(Records for processing)

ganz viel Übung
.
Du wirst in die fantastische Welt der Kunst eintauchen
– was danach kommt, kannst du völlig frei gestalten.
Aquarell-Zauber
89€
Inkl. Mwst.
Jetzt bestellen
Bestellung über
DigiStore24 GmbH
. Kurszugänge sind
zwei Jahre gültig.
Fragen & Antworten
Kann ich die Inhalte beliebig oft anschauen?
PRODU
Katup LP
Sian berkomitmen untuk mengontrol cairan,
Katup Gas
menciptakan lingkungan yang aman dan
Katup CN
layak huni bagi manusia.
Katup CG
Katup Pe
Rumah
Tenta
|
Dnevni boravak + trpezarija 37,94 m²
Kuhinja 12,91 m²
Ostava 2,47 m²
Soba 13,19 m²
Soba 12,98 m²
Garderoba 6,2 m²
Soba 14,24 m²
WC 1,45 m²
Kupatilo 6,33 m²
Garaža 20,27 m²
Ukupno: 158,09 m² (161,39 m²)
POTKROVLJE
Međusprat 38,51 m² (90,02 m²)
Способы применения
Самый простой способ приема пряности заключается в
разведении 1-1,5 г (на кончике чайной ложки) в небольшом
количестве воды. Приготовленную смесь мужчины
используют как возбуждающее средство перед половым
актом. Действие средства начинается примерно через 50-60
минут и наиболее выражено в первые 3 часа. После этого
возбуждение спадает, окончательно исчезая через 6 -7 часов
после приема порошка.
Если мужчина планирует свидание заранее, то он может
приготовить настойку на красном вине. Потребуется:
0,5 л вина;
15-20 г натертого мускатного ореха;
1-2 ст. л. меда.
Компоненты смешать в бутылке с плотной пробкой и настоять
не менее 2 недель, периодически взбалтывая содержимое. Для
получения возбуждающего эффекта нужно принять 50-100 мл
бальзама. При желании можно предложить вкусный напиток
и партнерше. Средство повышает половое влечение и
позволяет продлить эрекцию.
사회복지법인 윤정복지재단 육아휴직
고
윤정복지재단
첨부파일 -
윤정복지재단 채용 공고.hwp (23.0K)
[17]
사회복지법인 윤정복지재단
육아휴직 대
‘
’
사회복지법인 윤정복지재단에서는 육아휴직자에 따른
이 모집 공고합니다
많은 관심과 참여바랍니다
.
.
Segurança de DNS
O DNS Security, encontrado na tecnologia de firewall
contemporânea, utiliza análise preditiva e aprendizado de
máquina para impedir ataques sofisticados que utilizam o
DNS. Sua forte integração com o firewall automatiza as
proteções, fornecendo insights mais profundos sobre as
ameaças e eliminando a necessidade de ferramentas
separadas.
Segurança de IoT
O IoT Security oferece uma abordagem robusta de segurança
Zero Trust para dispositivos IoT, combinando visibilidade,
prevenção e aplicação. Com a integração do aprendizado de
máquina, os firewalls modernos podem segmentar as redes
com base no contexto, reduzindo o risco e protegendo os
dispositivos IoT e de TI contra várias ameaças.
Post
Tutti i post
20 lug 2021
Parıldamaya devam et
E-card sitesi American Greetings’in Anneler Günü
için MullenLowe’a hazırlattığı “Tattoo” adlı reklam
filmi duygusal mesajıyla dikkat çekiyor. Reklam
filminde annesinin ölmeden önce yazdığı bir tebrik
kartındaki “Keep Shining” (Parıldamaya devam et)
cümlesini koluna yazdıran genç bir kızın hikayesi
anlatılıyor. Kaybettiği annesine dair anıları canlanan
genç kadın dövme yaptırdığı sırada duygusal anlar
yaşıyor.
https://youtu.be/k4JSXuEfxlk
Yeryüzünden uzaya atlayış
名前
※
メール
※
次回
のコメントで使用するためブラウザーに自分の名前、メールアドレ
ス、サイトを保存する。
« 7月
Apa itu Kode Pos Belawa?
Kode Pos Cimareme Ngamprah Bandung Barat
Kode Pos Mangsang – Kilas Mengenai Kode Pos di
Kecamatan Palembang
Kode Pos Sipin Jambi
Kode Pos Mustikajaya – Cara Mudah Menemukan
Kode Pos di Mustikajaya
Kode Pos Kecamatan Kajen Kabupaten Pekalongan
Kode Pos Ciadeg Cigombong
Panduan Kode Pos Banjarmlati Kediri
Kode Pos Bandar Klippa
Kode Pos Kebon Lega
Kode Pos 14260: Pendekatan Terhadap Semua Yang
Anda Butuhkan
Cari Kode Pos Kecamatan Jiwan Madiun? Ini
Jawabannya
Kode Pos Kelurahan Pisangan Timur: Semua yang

(Activity) With nothing added or dropped, retype the listing above.

(Reply)
ganz viel Übung
.
Du wirst in die fantastische Welt der Kunst eintauchen
– was danach kommt, kannst du völlig frei gestalten.
Aquarell-Zauber
89€
Inkl. Mwst.
Jetzt bestellen
Bestellung über
DigiStore24 GmbH
. Kurszugänge sind
zwei Jahre gültig.
Fragen & Antworten
Kann ich die Inhalte beliebig oft anschauen?
PRODU
Katup LP
Sian berkomitmen untuk mengontrol cairan,
Katup Gas
menciptakan lingkungan yang aman dan
Katup CN
layak huni bagi manusia.
Katup CG
Katup Pe
Rumah
Tenta
|
Dnevni boravak + trpezarija 37,94 m²
Kuhinja 12,91 m²
Ostava 2,47 m²
Soba 13,19 m²
Soba 12,98 m²
Garderoba 6,2 m²
Soba 14,24 m²
WC 1,45 m²
Kupatilo 6,33 m²
Garaža 20,27 m²
Ukupno: 158,09 m² (161,39 m²)
POTKROVLJE
Međusprat 38,51 m² (90,02 m²)
Способы применения
Самый простой способ приема пряности заключается в
разведении 1-1,5 г (на кончике чайной ложки) в небольшом
количестве воды. Приготовленную смесь мужчины
используют как возбуждающее средство перед половым
актом. Действие средства начинается примерно через 50-60
минут и наиболее выражено в первые 3 часа. После этого
возбуждение спадает, окончательно исчезая через 6 -7 часов
после приема порошка.
Если мужчина планирует свидание заранее, то он может
приготовить настойку на красном вине. Потребуется:
0,5 л вина;
15-20 г натертого мускатного ореха;
1-2 ст. л. меда.
Компоненты смешать в бутылке с плотной пробкой и настоять
не менее 2 недель, периодически взбалтывая содержимое. Для
получения возбуждающего эффекта нужно принять 50-100 мл
бальзама. При желании можно предложить вкусный напиток
и партнерше. Средство повышает половое влечение и
позволяет продлить эрекцию.
사회복지법인 윤정복지재단 육아휴직
고
윤정복지재단
첨부파일 -
윤정복지재단 채용 공고.hwp (23.0K)
[17]
사회복지법인 윤정복지재단
육아휴직 대
‘
’
사회복지법인 윤정복지재단에서는 육아휴직자에 따른
이 모집 공고합니다
많은 관심과 참여바랍니다
.
.
Segurança de DNS
O DNS Security, encontrado na tecnologia de firewall
contemporânea, utiliza análise preditiva e aprendizado de
máquina para impedir ataques sofisticados que utilizam o
DNS. Sua forte integração com o firewall automatiza as
proteções, fornecendo insights mais profundos sobre as
ameaças e eliminando a necessidade de ferramentas
separadas.
Segurança de IoT
O IoT Security oferece uma abordagem robusta de segurança
Zero Trust para dispositivos IoT, combinando visibilidade,
prevenção e aplicação. Com a integração do aprendizado de
máquina, os firewalls modernos podem segmentar as redes
com base no contexto, reduzindo o risco e protegendo os
dispositivos IoT e de TI contra várias ameaças.
Post
Tutti i post
20 lug 2021
Parıldamaya devam et
E-card sitesi American Greetings’in Anneler Günü
için MullenLowe’a hazırlattığı “Tattoo” adlı reklam
filmi duygusal mesajıyla dikkat çekiyor. Reklam
filminde annesinin ölmeden önce yazdığı bir tebrik
kartındaki “Keep Shining” (Parıldamaya devam et)
cümlesini koluna yazdıran genç bir kızın hikayesi
anlatılıyor. Kaybettiği annesine dair anıları canlanan
genç kadın dövme yaptırdığı sırada duygusal anlar
yaşıyor.
https://youtu.be/k4JSXuEfxlk
Yeryüzünden uzaya atlayış
名前
※
メール
※
次回
のコメントで使用するためブラウザーに自分の名前、メールアドレ
ス、サイトを保存する。
« 7月
Apa itu Kode Pos Belawa?
Kode Pos Cimareme Ngamprah Bandung Barat
Kode Pos Mangsang – Kilas Mengenai Kode Pos di
Kecamatan Palembang
Kode Pos Sipin Jambi
Kode Pos Mustikajaya – Cara Mudah Menemukan
Kode Pos di Mustikajaya
Kode Pos Kecamatan Kajen Kabupaten Pekalongan
Kode Pos Ciadeg Cigombong
Panduan Kode Pos Banjarmlati Kediri
Kode Pos Bandar Klippa
Kode Pos Kebon Lega
Kode Pos 14260: Pendekatan Terhadap Semua Yang
Anda Butuhkan
Cari Kode Pos Kecamatan Jiwan Madiun? Ini
Jawabannya
Kode Pos Kelurahan Pisangan Timur: Semua yang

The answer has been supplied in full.